We see this now results in a 404 error, meaning the Pull Server has no knowledge of this node. Time to fix this.
Migration time
Let’s create a connection with both the EDB and the new SQL database.
$edb = New-DSCPullServerAdminConnection -ESEFilePath C:\pullserver\Devices.edb
$sql = New-DSCPullServerAdminConnection -SQLServer localhost -Database DemoDSC
# see impact
Copy-DSCPullServerAdminData -Connection1 $edb -Connection2 $sql -ObjectsToMigrate RegistrationData -WhatIf
# migrate data
Copy-DSCPullServerAdminData -Connection1 $edb -Connection2 $sql -ObjectsToMigrate RegistrationData
# get data from sql
Get-DSCPullServerAdminRegistration -Connection $sql
In the above example I’ve chosen to only migrate registration data. But you could easily migrate StatusReports and Devices as well by adding on to the ObjectsToMigrate
parameter values.
Note that
Copy-DSCPullServerAdminData
has Connection1 and Connection2 parameters. It used to be only possible to migrate from EDB to SQL but since version 0.3 and 0.4 it is also possible to migratie from SQL to EDB, EDB to EDB, MDB to SQL, SQL to MDB, EDB to MDB, SQL to SQL and so on! Whatever you fancy.

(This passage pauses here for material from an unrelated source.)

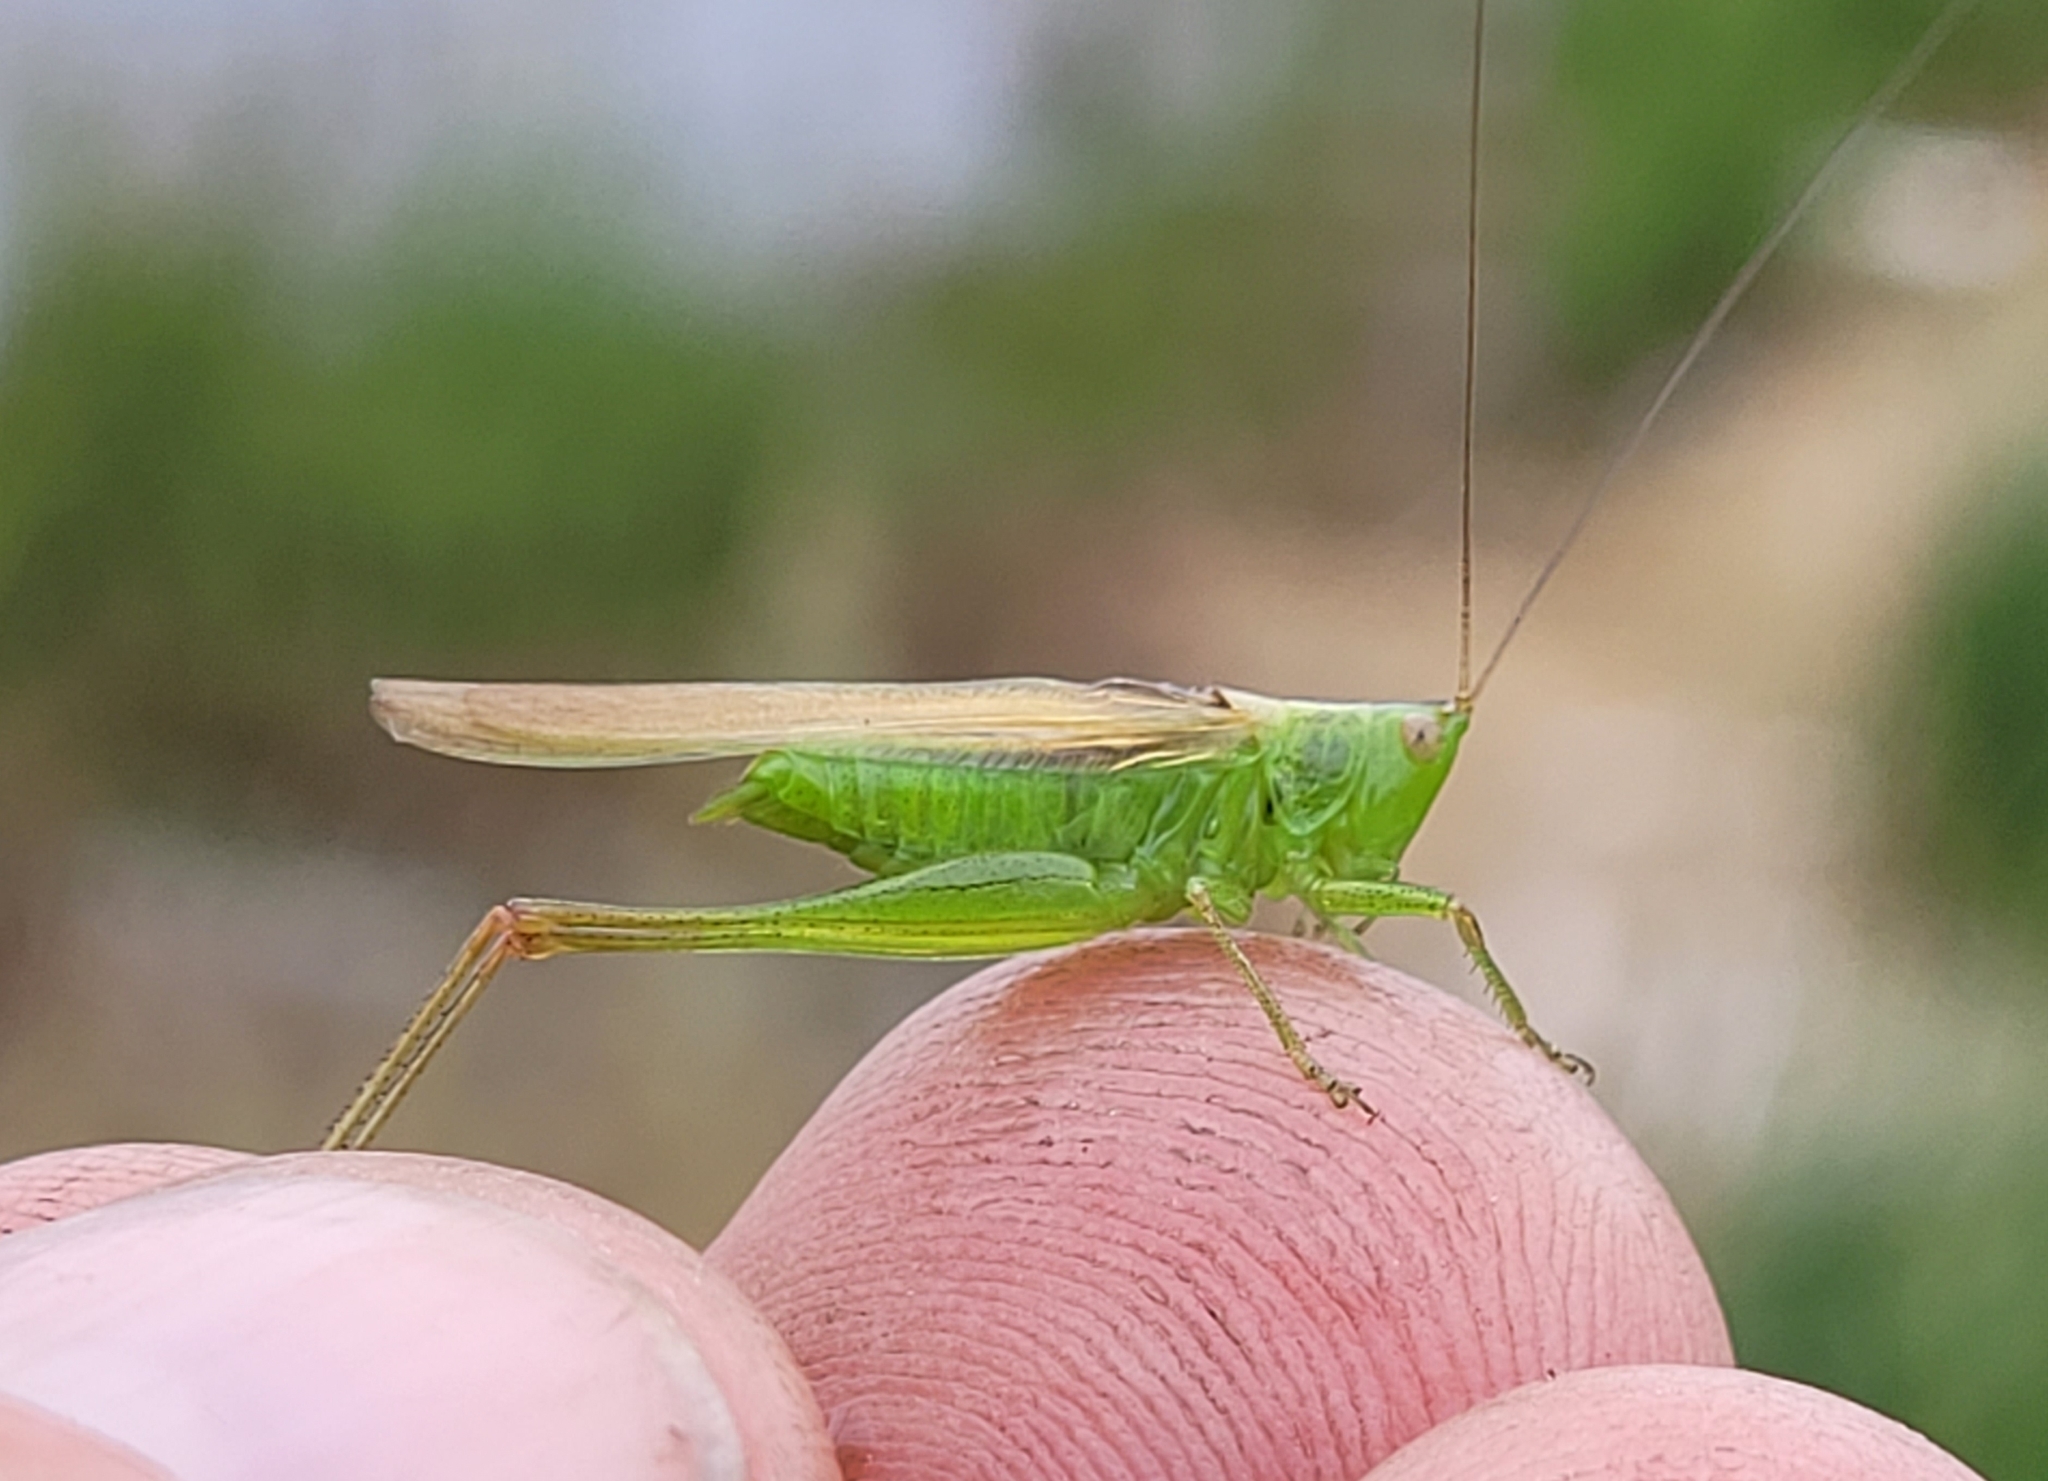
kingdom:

I used the same directory for Configuration and Module artifacts so no need to migrate those. Keep in mind if you are moving stuff to a new server or to a farm that you need to move these items as well (potentially to some shared location in case of an HA setup).
Let’s check the LCM again.
Great! We now have out new Pull Server operational!
Finally let’s move over the status reports:
# see impact
Copy-DSCPullServerAdminData -Connection1 $edb -Connection2 $sql -ObjectsToMigrate StatusReports -WhatIf
# migrate data
Copy-DSCPullServerAdminData -Connection1 $edb -Connection2 $sql -ObjectsToMigrate StatusReports
# get data from sql
Get-DSCPullServerAdminStatusReport -Connection $sql
And see we could also use the Pull Server Rest API to get the data returned.
On the Managed node run:
$agentId = (Get-DscLocalConfigurationManager).AgentId
$irmArgs = @{
Uri = "http://pullserver:8080/PSDSCPullServer.svc/Nodes(AgentId = '$agentId')/Reports"
Headers = @{
Accept = 'application/json'
ProtocolVersion = '2.0'
}
UseBasicParsing = $true
}
$reports = (Invoke-RestMethod @irmArgs).value
$reports[0]
As you can see, this still works.
That is it for this post. To be continued!